Les cartes diffusées et permettant de choisir où se rendre listent environ 80 circonscriptions "très prioritaires". De leurs résultats dépendra la couleur de la future majorité à l'Assemblée nationale.
C'est notamment le cas de la 1ere circonscription de Seine-et-Marne, où une triangulaire opposera dimanche un candidat du NFP, Arnaud Saint-Martin, un candidat du RN, Théo Michel, et la candidate et députée sortante Ensemble, Aude Luquet, qui a refusé de se désister malgré sa troisième place. Au premier tour, seulement 159 voix ont départagé le candidat de gauche (14 701 voix) du candidat d'extrême droite (14 542 voix).
Cibler les indécis et les abstentionnistes
C'est aussi le cas de la 4e circonscription de Seine-Maritime, où s'est rendue Nolwenn. Le candidat du RN, Guillaume Pennelle, y est arrivé en tête au premier tour avec 39,1 % des voix, devant la députée sortante du NFP, Alma Dufour (32,6 %), et le candidat Ensemble, Laurent Bonnaterre (24,7 %), qui s'est désisté en vue du second tour.
"On a d'abord fait du porte-à-porte dans Le Grand-Quevilly et ensuite on est allé à la sortie de l'usine Renault à Cléon, décrit Nolwenn. En discutant avec les gens, on se rend compte que beaucoup de personnes votent pour un candidat sans connaître les programmes et que beaucoup d'autres ne mesurent pas l'enjeu de ces élections et estiment que le résultat ne changera rien pour elles."
Il s'agit alors de bien identifier les profils rencontrés. Dans cette course contre la montre que sont ces élections législatives anticipées, chaque minute compte. Inutile de s'attarder avec un électeur du RN convaincu et sûr de son vote. Ces militants ciblent d'abord les indécis et les abstentionnistes.
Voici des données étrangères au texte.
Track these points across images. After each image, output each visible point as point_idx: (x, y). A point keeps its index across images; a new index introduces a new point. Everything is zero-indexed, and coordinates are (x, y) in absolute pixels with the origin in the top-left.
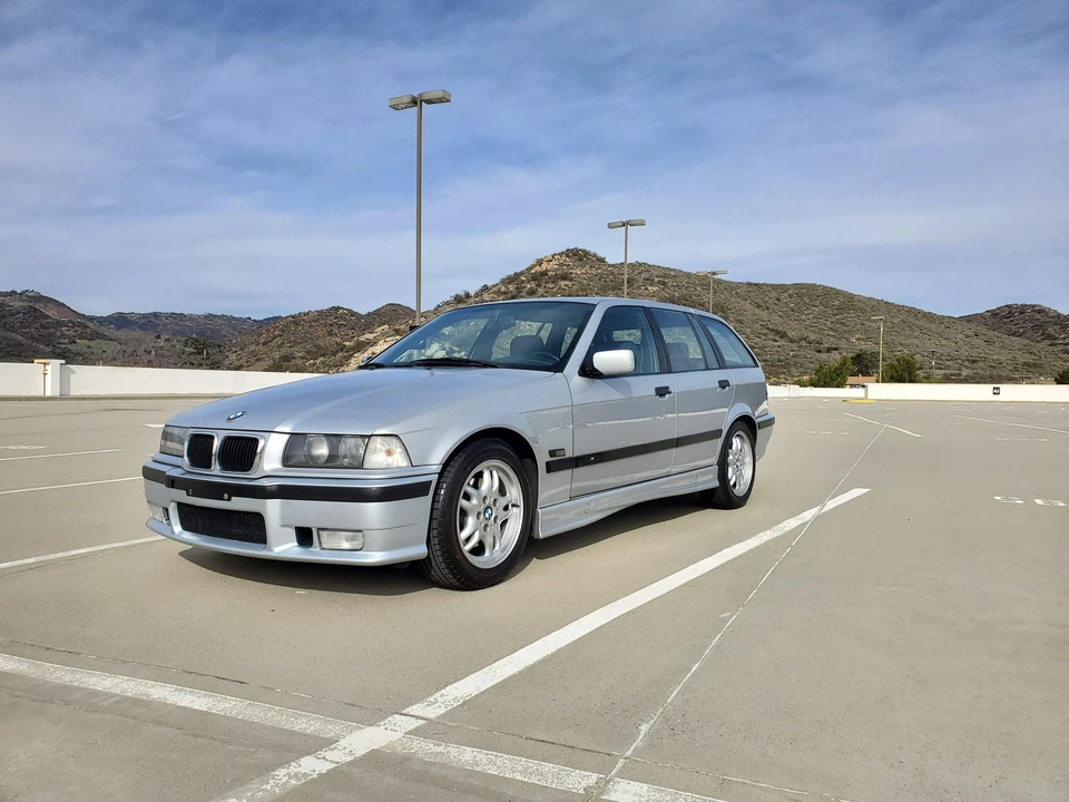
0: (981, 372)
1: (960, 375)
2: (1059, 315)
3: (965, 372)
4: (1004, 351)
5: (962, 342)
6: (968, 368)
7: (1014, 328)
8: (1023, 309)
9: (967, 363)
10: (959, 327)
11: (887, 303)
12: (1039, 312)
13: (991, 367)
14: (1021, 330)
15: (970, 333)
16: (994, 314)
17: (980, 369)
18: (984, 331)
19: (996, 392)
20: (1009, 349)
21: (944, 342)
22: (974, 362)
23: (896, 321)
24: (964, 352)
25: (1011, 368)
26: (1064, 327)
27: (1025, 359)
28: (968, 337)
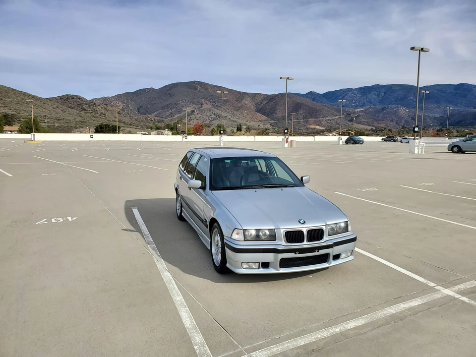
1: (54, 126)
2: (87, 101)
4: (70, 115)
5: (52, 111)
6: (57, 123)
7: (70, 105)
8: (73, 97)
9: (56, 120)
10: (50, 104)
11: (12, 89)
12: (79, 99)
13: (67, 122)
14: (73, 106)
15: (55, 106)
16: (61, 98)
17: (62, 123)
18: (61, 106)
19: (92, 137)
20: (72, 115)
21: (44, 110)
22: (59, 120)
23: (19, 99)
24: (54, 115)
25: (74, 123)
26: (89, 106)
27: (79, 119)
28: (54, 108)
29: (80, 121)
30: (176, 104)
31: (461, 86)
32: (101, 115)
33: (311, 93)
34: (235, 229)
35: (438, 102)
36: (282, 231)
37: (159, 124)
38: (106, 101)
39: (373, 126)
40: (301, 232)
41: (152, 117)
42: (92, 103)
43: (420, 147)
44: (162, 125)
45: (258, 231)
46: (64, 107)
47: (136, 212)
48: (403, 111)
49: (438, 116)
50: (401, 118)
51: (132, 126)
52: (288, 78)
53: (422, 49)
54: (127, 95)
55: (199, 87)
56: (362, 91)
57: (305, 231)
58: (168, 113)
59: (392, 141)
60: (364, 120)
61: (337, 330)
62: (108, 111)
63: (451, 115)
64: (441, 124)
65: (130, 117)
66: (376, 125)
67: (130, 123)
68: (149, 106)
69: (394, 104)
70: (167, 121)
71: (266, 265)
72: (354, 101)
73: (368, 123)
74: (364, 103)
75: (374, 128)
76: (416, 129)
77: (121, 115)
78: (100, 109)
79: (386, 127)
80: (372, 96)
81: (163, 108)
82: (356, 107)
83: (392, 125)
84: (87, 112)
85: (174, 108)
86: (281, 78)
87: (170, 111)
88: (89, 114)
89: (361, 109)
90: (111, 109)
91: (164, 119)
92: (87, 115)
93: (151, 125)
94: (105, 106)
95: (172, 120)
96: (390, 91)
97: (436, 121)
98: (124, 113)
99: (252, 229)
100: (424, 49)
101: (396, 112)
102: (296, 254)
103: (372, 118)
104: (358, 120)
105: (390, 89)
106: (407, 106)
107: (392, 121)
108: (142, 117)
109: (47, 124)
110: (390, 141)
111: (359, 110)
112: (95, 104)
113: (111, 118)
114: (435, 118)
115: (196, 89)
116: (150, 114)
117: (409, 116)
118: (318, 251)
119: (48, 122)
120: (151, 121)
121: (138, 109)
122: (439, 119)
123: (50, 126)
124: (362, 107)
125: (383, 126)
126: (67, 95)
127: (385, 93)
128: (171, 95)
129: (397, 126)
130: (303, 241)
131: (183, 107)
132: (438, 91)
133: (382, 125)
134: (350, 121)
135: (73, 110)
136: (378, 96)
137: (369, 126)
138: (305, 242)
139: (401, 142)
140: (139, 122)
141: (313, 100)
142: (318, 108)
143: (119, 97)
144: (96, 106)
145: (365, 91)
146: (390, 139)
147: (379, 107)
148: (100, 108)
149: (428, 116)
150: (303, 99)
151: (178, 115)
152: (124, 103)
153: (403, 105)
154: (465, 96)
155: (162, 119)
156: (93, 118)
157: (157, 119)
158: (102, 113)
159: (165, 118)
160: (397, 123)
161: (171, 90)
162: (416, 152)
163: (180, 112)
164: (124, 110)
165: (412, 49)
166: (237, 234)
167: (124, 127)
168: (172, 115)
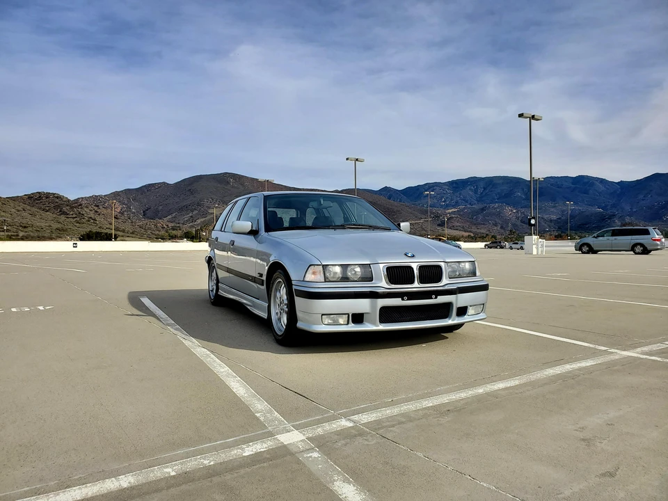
0: (32, 234)
1: (18, 235)
2: (69, 201)
3: (21, 234)
4: (42, 221)
5: (15, 215)
6: (21, 231)
7: (43, 207)
8: (48, 195)
9: (21, 228)
10: (12, 205)
12: (57, 197)
14: (47, 208)
15: (20, 208)
16: (30, 197)
17: (30, 231)
18: (29, 208)
19: (75, 246)
20: (45, 220)
22: (25, 227)
24: (18, 221)
25: (49, 231)
26: (72, 208)
27: (56, 226)
28: (18, 211)
29: (57, 229)
30: (199, 205)
31: (580, 179)
32: (89, 221)
33: (386, 189)
34: (311, 265)
35: (553, 200)
36: (381, 266)
37: (174, 232)
38: (97, 201)
39: (470, 232)
40: (410, 268)
41: (164, 222)
42: (77, 204)
43: (540, 246)
44: (179, 233)
45: (344, 267)
46: (34, 209)
47: (146, 301)
48: (509, 212)
49: (554, 217)
50: (507, 221)
51: (134, 236)
52: (357, 160)
53: (533, 117)
54: (128, 191)
55: (231, 180)
56: (454, 185)
57: (415, 266)
58: (186, 217)
59: (499, 247)
60: (458, 224)
61: (480, 390)
62: (99, 215)
63: (572, 217)
64: (559, 228)
65: (132, 222)
66: (474, 230)
67: (131, 231)
68: (161, 208)
69: (496, 202)
70: (186, 228)
71: (358, 318)
72: (443, 200)
73: (463, 227)
74: (457, 202)
75: (472, 235)
76: (533, 222)
77: (120, 221)
78: (88, 212)
79: (487, 233)
80: (468, 192)
81: (181, 210)
82: (447, 207)
83: (496, 230)
84: (68, 216)
85: (195, 209)
86: (347, 159)
87: (190, 215)
88: (72, 220)
89: (453, 210)
90: (105, 211)
91: (181, 225)
92: (68, 220)
93: (163, 233)
94: (96, 208)
95: (192, 226)
96: (491, 186)
97: (553, 224)
98: (123, 217)
99: (336, 265)
100: (535, 117)
101: (500, 213)
102: (403, 300)
103: (468, 221)
104: (450, 225)
105: (490, 183)
106: (514, 205)
107: (496, 225)
108: (150, 224)
109: (7, 233)
110: (496, 248)
111: (450, 211)
112: (81, 205)
113: (104, 225)
114: (551, 221)
115: (228, 183)
116: (161, 219)
117: (517, 218)
118: (436, 298)
119: (8, 231)
120: (163, 228)
121: (144, 212)
122: (556, 222)
123: (12, 235)
124: (454, 206)
125: (484, 232)
126: (39, 193)
127: (485, 189)
128: (192, 192)
129: (503, 231)
130: (412, 282)
131: (209, 208)
132: (552, 185)
133: (482, 231)
134: (439, 225)
135: (48, 213)
136: (476, 192)
137: (465, 231)
138: (416, 284)
139: (511, 248)
140: (145, 229)
141: (390, 199)
142: (396, 209)
143: (116, 195)
144: (82, 208)
145: (457, 185)
146: (495, 245)
147: (477, 207)
148: (88, 210)
149: (542, 218)
150: (375, 196)
151: (202, 220)
152: (124, 204)
153: (508, 204)
154: (586, 192)
155: (178, 225)
156: (77, 224)
157: (171, 225)
158: (91, 218)
159: (183, 224)
160: (502, 227)
161: (192, 185)
162: (535, 252)
163: (204, 214)
164: (123, 214)
165: (521, 115)
166: (314, 273)
167: (123, 236)
168: (193, 219)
Parviendront-ils à faire basculer ces circonscriptions pour empêcher le Rassemblement national de l'emporter dimanche soir ? À défaut d'avoir des certitudes, Nolwenn et ses camarades comptent bien jeter toutes leurs forces dans la bataille pour n'avoir aucun regret, vendredi soir, à 23 h 59, lorsque la campagne s'achèvera.
D'autant que les premières projections en sièges effectuées après la clôture des candidatures pour le second tour et publiées mercredi 3 juillet par Harris Interactive ont de quoi leur donner de l'espoir. Celles-ci donnent entre 190 et 220 députés au Rassemblement national et entre 159 et 183 députés au Nouveau Front populaire.